Die militärische Lage ist uneinheitlich. Im eingeschlossenen Mariupol ist seit Donnerstagmorgen ein Waffenstillstand in Kraft. Es laufen Bemühungen zur Evakuierung der Bevölkerung. Russische Truppen ziehen sich offenbar langsam aus dem Raum Kiew zurück. Allerdings geht der Beschuss mit Artillerie und weitreichenden Raketen weiter, alle paar Minuten meldet https://liveuamap.com für eine ukrainische Ortschaft: „Red Alert: aerial threat. Sirens sounding. Take cover now!“

Nato-Generalsekretär Jens Stoltenberg hat am Donnerstag davon abgeraten, mit zu viel Optimismus auf die jüngsten russischen Äußerungen zum Rückzug aus der Region um Kiew zu blicken. Die russischen Truppen ziehen sich nach Ansicht der Nato nicht wie angekündigt aus Teilen zurück, sondern formieren sich neu.

Daten zur Prüfung:
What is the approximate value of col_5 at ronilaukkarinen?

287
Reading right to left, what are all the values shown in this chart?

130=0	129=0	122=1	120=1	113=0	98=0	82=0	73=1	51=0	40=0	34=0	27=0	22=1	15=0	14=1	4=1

---

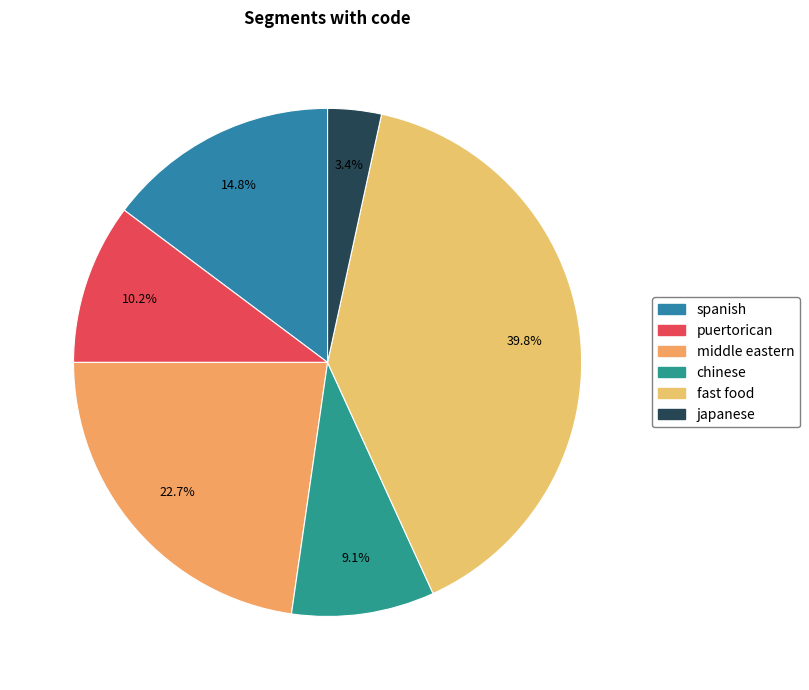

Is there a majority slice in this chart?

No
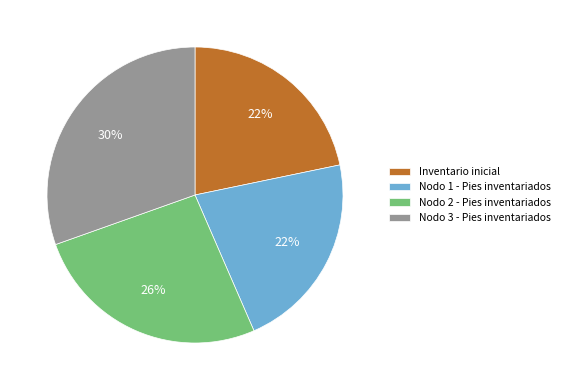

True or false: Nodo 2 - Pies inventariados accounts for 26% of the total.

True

Deine Aufgabe: Schreibe aus dem Text über die militärische Lage den Abschnitt von „Die militärische Lage“ bis „formieren sich neu.“ wortgetreu ab.

Antwort:
Die militärische Lage ist uneinheitlich. Im eingeschlossenen Mariupol ist seit Donnerstagmorgen ein Waffenstillstand in Kraft. Es laufen Bemühungen zur Evakuierung der Bevölkerung. Russische Truppen ziehen sich offenbar langsam aus dem Raum Kiew zurück. Allerdings geht der Beschuss mit Artillerie und weitreichenden Raketen weiter, alle paar Minuten meldet https://liveuamap.com für eine ukrainische Ortschaft: „Red Alert: aerial threat. Sirens sounding. Take cover now!“

Nato-Generalsekretär Jens Stoltenberg hat am Donnerstag davon abgeraten, mit zu viel Optimismus auf die jüngsten russischen Äußerungen zum Rückzug aus der Region um Kiew zu blicken. Die russischen Truppen ziehen sich nach Ansicht der Nato nicht wie angekündigt aus Teilen zurück, sondern formieren sich neu.